Toad, in fact, was anything but lost. Dunn published her first two novels, Attic (1970) and Truck (1971), before her 26th birthday. But Toad, her third manuscript, turned in a few years later, was rejected. Revised, then promptly rejected again. Then shopped around for nearly a decade with no success. Eventually, Dunn moved on, leaned into her reporting career, and began slowly working on a new project, Geek Love, in her spare time.

Toad was published in November 2022, nearly 50 years after it was written.

Dunn’s first two novels were poorly reviewed by critics, which could explain Toad’s rejection. But Huffman argues in Toad’s editor’s note that the novel was ignored by an oppressive system; literature of the time, she writes, celebrated overwhelmingly cis male narratives (“a sliver of the spectrum of human experience”).

Toad’s pages brim with the devastating and poignant observations Dunn’s work has become known for. It is an unsparing and uncomfortably emotional account of a version of Dunn’s days as a sometimes-student at Reed College, told through an alter ego named Sally. (“The Resident Poet” shares a similar setting and protagonist, also named Sally.) In middle age, Sally reflects on her past, narrating, as it were, to her goldfish and the toad lurking in her garden: both alien, solitary, and cold-blooded like her.

Through her now four novels and various short stories, Dunn fleshed out the performance of daily life with unparalleled grace and calculated immediacy in her prose. Her work was ahead of its time in unpacking the nuance of the quotidian, asking what meditating on taken-for-granted banalities—and the unspeakable realities therein—can teach us about ourselves and the world, our systems and relationships.
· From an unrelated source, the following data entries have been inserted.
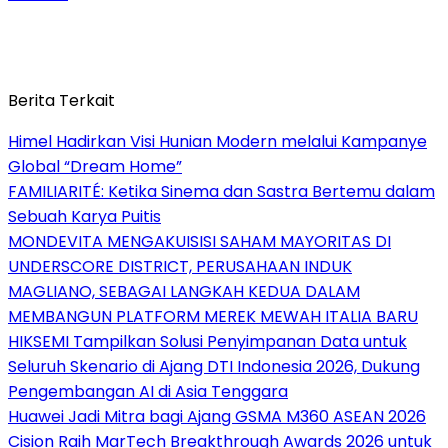
Berita Terkait
Himel Hadirkan Visi Hunian Modern melalui Kampanye
Global “Dream Home”
FAMILIARITÉ: Ketika Sinema dan Sastra Bertemu dalam
Sebuah Karya Puitis
MONDEVITA MENGAKUISISI SAHAM MAYORITAS DI
UNDERSCORE DISTRICT, PERUSAHAAN INDUK
MAGLIANO, SEBAGAI LANGKAH KEDUA DALAM
MEMBANGUN PLATFORM MEREK MEWAH ITALIA BARU
HIKSEMI Tampilkan Solusi Penyimpanan Data untuk
Seluruh Skenario di Ajang DTI Indonesia 2026, Dukung
Pengembangan AI di Asia Tenggara
Huawei Jadi Mitra bagi Ajang GSMA M360 ASEAN 2026
Cision Raih MarTech Breakthrough Awards 2026 untuk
After publishing Geek Love, Dunn went back to working as a journalist. As a reporter, she was best known for covering boxing with a feminist slant, but she also published cultural criticism in Playboy, Vogue, Rolling Stone, Esquire, and the New York Times, among others. Notes and drafts of her articles, along with copies of the now-vintage magazines and newspapers are spread throughout the archive. Several folders are devoted to research on Courtney Love’s life and career—a deep dive that culminated in a 1995 essay for Vogue. In it, she called Love “the current icon of female bad behavior” and articulates more explicitly a common sentiment of her fiction: celebrating women “recognizing and embracing the fact that they possess the entire human spectrum of emotion and behavior.”
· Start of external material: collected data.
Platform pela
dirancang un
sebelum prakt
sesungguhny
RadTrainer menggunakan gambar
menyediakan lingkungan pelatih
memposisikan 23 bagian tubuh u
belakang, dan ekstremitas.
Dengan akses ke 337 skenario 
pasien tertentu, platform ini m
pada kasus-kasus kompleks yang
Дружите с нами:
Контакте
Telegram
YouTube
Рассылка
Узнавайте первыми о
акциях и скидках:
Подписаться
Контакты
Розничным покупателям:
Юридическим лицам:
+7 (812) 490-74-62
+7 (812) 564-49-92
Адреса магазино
Outside of her fiction, Dunn was a prolific boxing reporter.

Dunn notoriously worked for decades on a follow-up to Geek Love. Cut Man was to be a novel dealing with boxing and serial killers, but in the years between turning in the book’s proposal and Dunn’s death, she was unable to tie the plot together. Drafts of Cut Man are under restricted access in the archive, however, so something could be made of them in the future.
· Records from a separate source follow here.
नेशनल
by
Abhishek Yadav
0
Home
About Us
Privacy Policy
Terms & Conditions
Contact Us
Toad’s manuscript was made available to the public after the book was published last year. It’s about three inches of stacked paper of varying weights and sizes—faded typewritten text, rusted at the corners. The last page, hand-numbered 307, flirts with companionship: “We could play out cartoon tableaux, the cat and the fish and me. I don’t know if I’m ready for a warm blooded creature yet. Would a cat eat a toad?”

Another folder is packed with research and drafts of an article Smithsonian Magazine commissioned about Portland in 2010. “Portland was the town I ran away to,” she writes. She ran all the way from Tigard, into what the farm folk she had come to know in the ’60s burbs referred to as “a paved jungle of noise, danger and depravity.” This was the draw. And it’s this outsize, rough-edged, screwball version of the city and its surroundings that serve as the backdrop to her fiction—what we’ve seen of it, at least.